Saturday, May 26, 2012

Police storm building after Indiana gunman frees hostages, fatally shoots himself


Jon L. Hendricks | The Times of Northwest Indiana
Law enforcement officials advance on the building in Valparaiso, Ind., where a gunman held an unknown number of hostages Friday.
Police tactical officers stormed into an office building in Valparaiso, Ind., late Friday afternoon shortly after a gunman released the last of his several hostages. The man shot himself twice in the head and died later at a hospital, police said.

Kevin Tibbles, Nadine Comerford, Nancy Lynch, Maureen Mullen and Samira Puskar of NBC News contributed to this report by M. Alex Johnson of msnbc.com. 

Two gunshots were heard, and tactical officers ran into the building through a shattered window. An ambulance then drove up to the building, and a cheer went up from the crowd gathered outside as someone — presumably the gunman — was brought out on a stetcher.
Valparaiso police said the gunman, later identified as Roy Ferguson, was taken from the scene with critical injuries. He died about two hours later, police said.

It was a quick resolution to a tense situation that had played out slowly for much of the day. The gunman had incrementally released his hostages over six hours before freeing his final two captives late in the afternoon.  Neither of the last two hostages was injured, authorities said. Earlier, a woman was freed and was treated at a hospital for a blunt force head wound, and a second woman was driven away in an ambulance after walking free. Valparaiso police Sgt. Mike Grennes said the woman with the head injury may have been struck by the gunman.   

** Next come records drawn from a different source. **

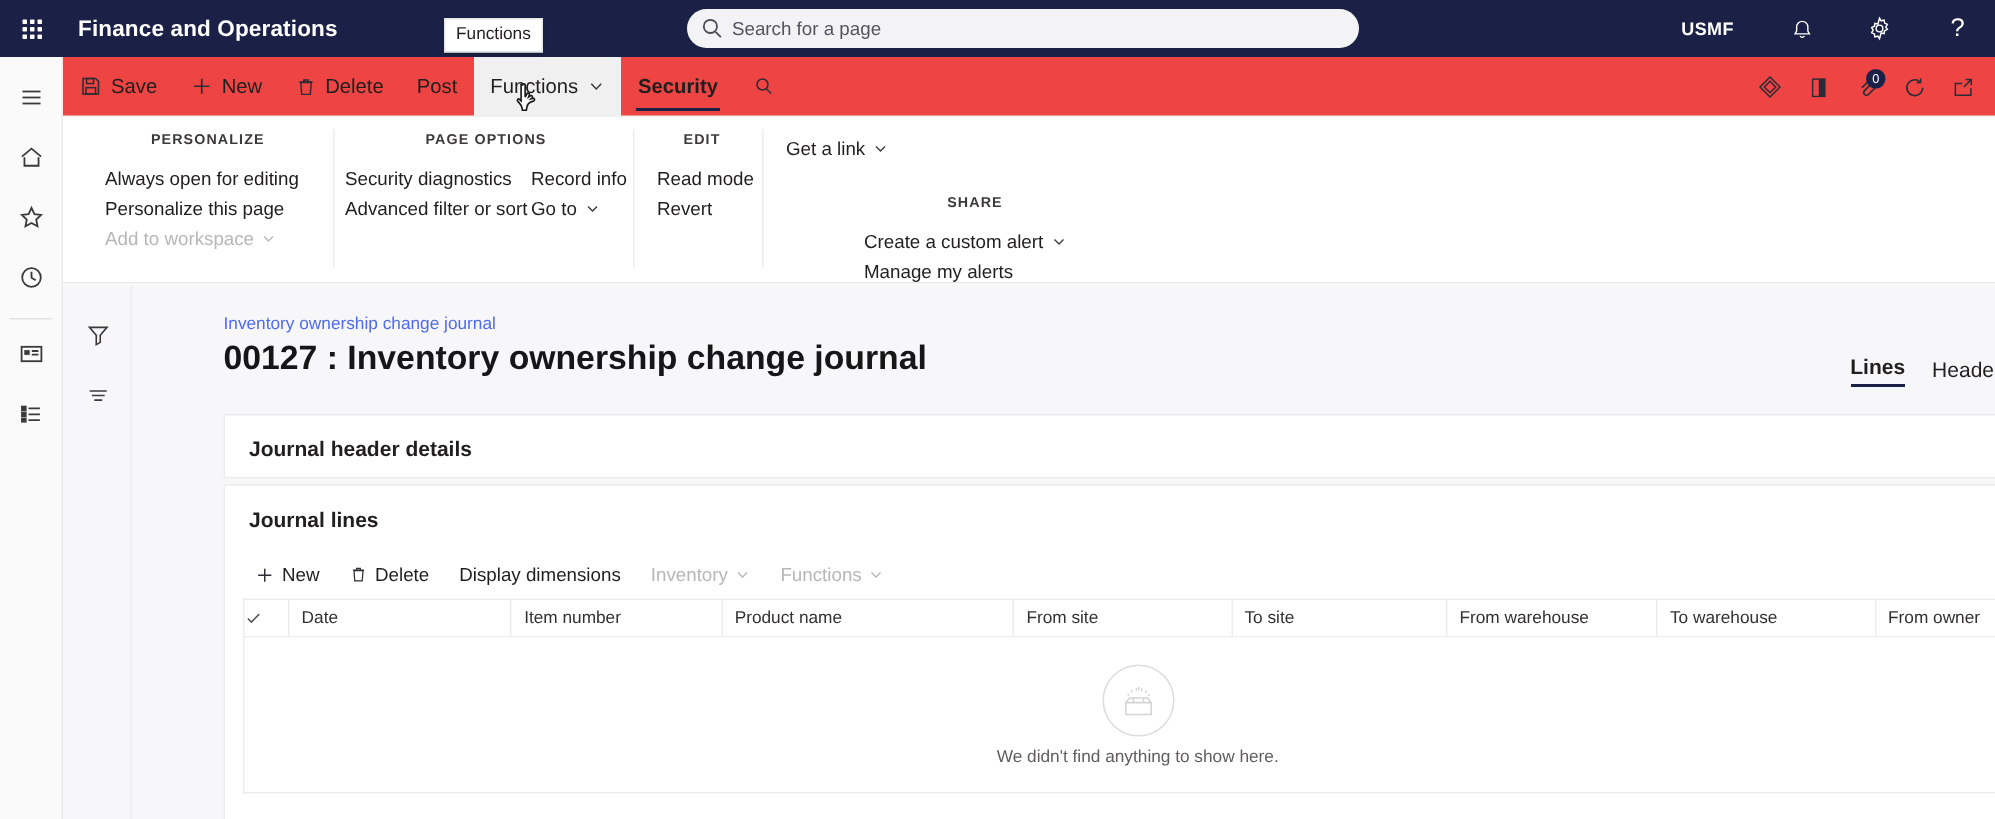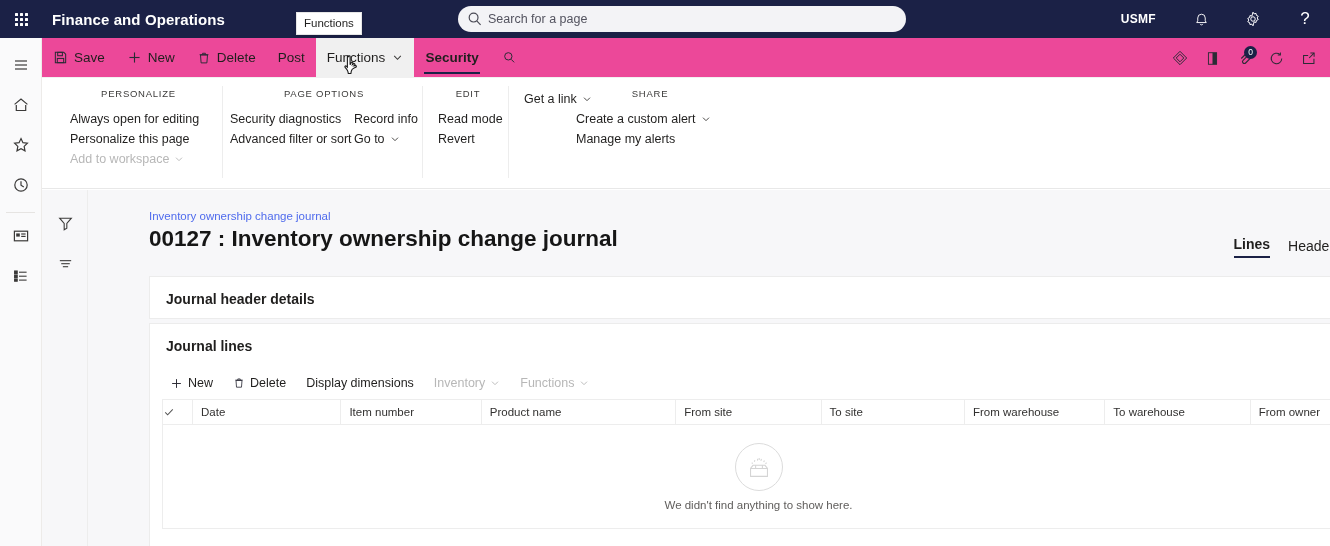--- a/index.html
+++ b/index.html
@@ -68,21 +68,21 @@
     width: 42px; height: 34px; margin-top: 6px;
     display: flex; align-items: center; justify-content: center;
     color: #3b3a39; cursor: pointer;
   }
   .rail-item:first-child { margin-top: 10px; }
   .rail-divider { height: 1px; background: #e6e4e2; margin: 10px 6px 4px 6px; }
 
   
   .cmdbar {
     position: absolute; left: 42px; top: 38px; width: 1288px; height: 40px;
-    background: #ec4899; border-bottom: 1px solid #f1f1f1;
+    background: #ef4444; border-bottom: 1px solid #f1f1f1;
     display: flex; align-items: center;
   }
   .cmd {
     display: flex; align-items: center; height: 40px; padding: 0 11px;
     font-size: 13.5px; color: #201f1e; cursor: pointer; position: relative;
     white-space: nowrap; gap: 6px;
   }
   .cmd .gl { display: inline-flex; align-items: center; color: #2b2b35; }
   .cmd.active-tab { font-weight: bold; }
   .cmd.active-tab::after {
@@ -109,21 +109,21 @@
     font-size: 8.5px; line-height: 13px; text-align: center; padding: 0 2px;
   }
 
   
   .ribbon {
     position: absolute; left: 42px; top: 79px; width: 1288px; height: 110px;
     background: #ffffff; border-bottom: 1px solid #e8e8e8;
   }
   .rgroup { position: absolute; top: 0; height: 100px; }
   .rgroup .rtitle {
-    font-size: 9.5px; font-weight: normal; letter-spacing: 0.75px;
+    font-size: 9.5px; font-weight: bold; letter-spacing: 0.75px;
     color: #3b3a39; text-align: center; margin-top: 9px;
   }
   .rcols { display: flex; margin-top: 10px; }
   .rcol { display: flex; flex-direction: column; }
   .ritem {
     font-size: 12.5px; color: #201f1e; line-height: 20px; padding: 0 2px;
     white-space: nowrap; cursor: pointer; display: flex; align-items: center; gap: 5px;
   }
   .ritem.disabled { color: #b7b7b7; cursor: default; }
   .rsep {
@@ -484,21 +484,21 @@
             <span>
               <svg width="10" height="10" viewBox="0 0 12 12" fill="none" stroke="#3b3a39" stroke-width="1.1">
                   <path d="M2.4 4.4L6 8l3.6-3.6"></path>
                 </svg>
             </span>
           </div>
         </div>
       </div>
     </div>
 
-    <div class="rgroup" style="left:518px;width:180px;">
+    <div class="rgroup" style="left:518px;width:180px;margin-top:42px;">
       <div class="rtitle">SHARE</div>
       <div class="rcols">
         <div class="rcol" style="padding-left:14px;">
           <div class="ritem">
             <span>Create a custom alert</span>
             <span>
               <svg width="10" height="10" viewBox="0 0 12 12" fill="none" stroke="#3b3a39" stroke-width="1.1">
                   <path d="M2.4 4.4L6 8l3.6-3.6"></path>
                 </svg>
             </span>

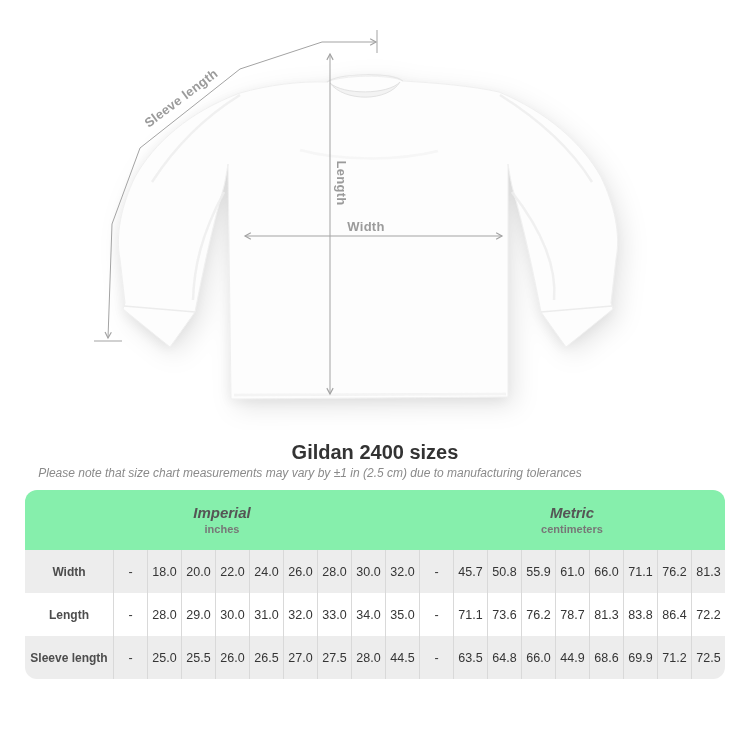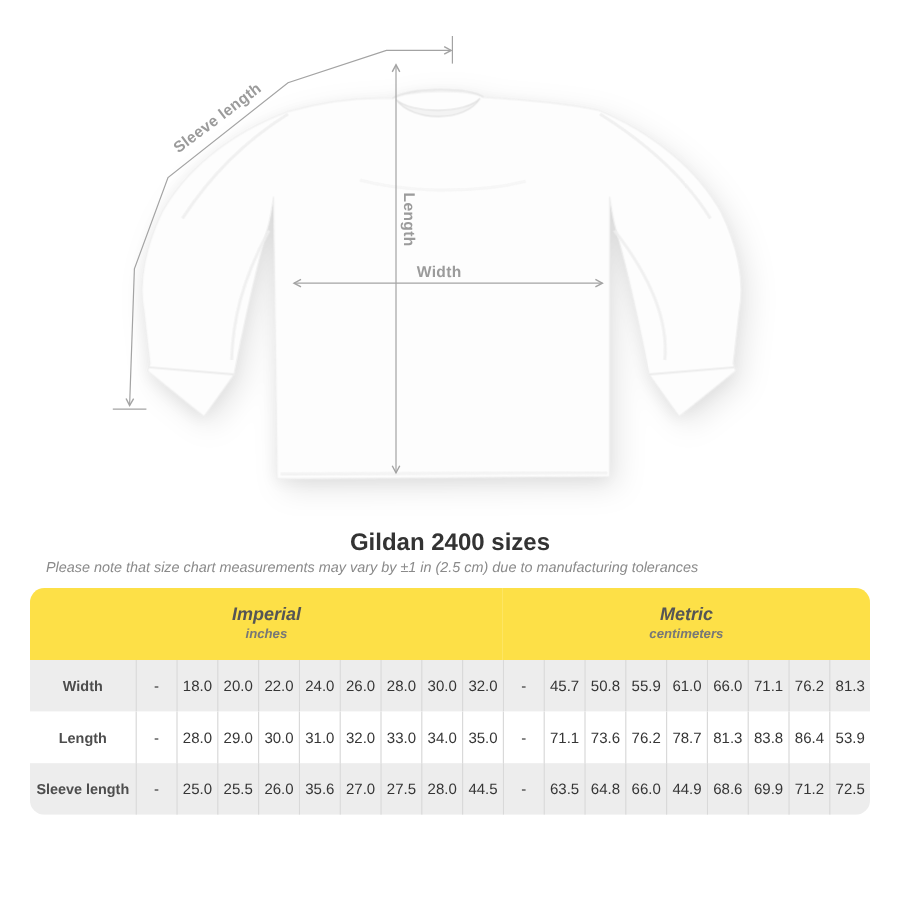--- a/index.html
+++ b/index.html
@@ -22,23 +22,23 @@
   .chart-note{position:absolute;left:0;top:466px;width:620px;text-align:center;
               font-size:12px;font-style:italic;color:#8a8a8a;}
 
   
   .size-table{position:absolute;left:25px;top:490px;width:700px;
               border-collapse:separate;border-spacing:0;table-layout:fixed;
               border-radius:12px;overflow:hidden;}
   .size-table col.label-col{width:88px;}
   .size-table th,.size-table td{padding:0;text-align:center;vertical-align:middle;
               font-size:12px;white-space:nowrap;}
-  .band{background:#fde047;height:60px;}
+  .band{background:#86efac;height:60px;}
   .band .g-label{font-size:15px;font-weight:700;font-style:italic;color:#555;line-height:1.25;}
-  .band .g-sub{font-size:11px;font-style:italic;color:#777;line-height:1.2;}
+  .band .g-sub{font-size:11px;color:#777;line-height:1.2;}
   .hdr-row th{height:43px;background:#ffffff;color:#4d4d4d;font-weight:700;}
   .data-row th,.data-row td{height:43px;}
   .data-row th{color:#4d4d4d;font-weight:700;font-size:12px;}
   .data-row td{color:#353535;font-weight:400;font-size:12.5px;}
   .row-odd th,.row-odd td{background:#ededed;}
   .row-even th,.row-even td{background:#ffffff;}
   .hdr-row th + th,.data-row th + td,.data-row td + td{border-left:1px solid #d9d9d9;}
 </style>
 </head>
 <body>
@@ -171,29 +171,29 @@
       <td>34.0</td>
       <td>35.0</td>
       <td>-</td>
       <td>71.1</td>
       <td>73.6</td>
       <td>76.2</td>
       <td>78.7</td>
       <td>81.3</td>
       <td>83.8</td>
       <td>86.4</td>
-      <td>53.9</td>
+      <td>72.2</td>
     </tr>
     <tr class="data-row row-odd">
       <th>Sleeve length</th>
       <td>-</td>
       <td>25.0</td>
       <td>25.5</td>
       <td>26.0</td>
-      <td>35.6</td>
+      <td>26.5</td>
       <td>27.0</td>
       <td>27.5</td>
       <td>28.0</td>
       <td>44.5</td>
       <td>-</td>
       <td>63.5</td>
       <td>64.8</td>
       <td>66.0</td>
       <td>44.9</td>
       <td>68.6</td>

The man showed up about 11 a.m. ET at the offices of 21st Century Real Estate in the Prudential office building in Valparaiso, which is just south of Chicago. Fewer than 10 people were believed to have been inside when the gunman arrived.

Grennes corroborated witnesses' accounts that the man asked for a particular agent who he said owed him some money.

The office controller, Carolyn Biesen, told The Times of Northwest Indiana, a local newspaper, that she stepped out of her office to find a man standing over an injured female co-worker.
The man had a gun, but "he did not point it at me," Biesen said. "He pointed it up, showing us he had a gun."
Biesen said she heard the man fire two shots after she fled back to her office and later heard a series of shots believed to have been fired by police.
Grennes confirmed that there was an exchange of gunfire when officers first arrived on the scene.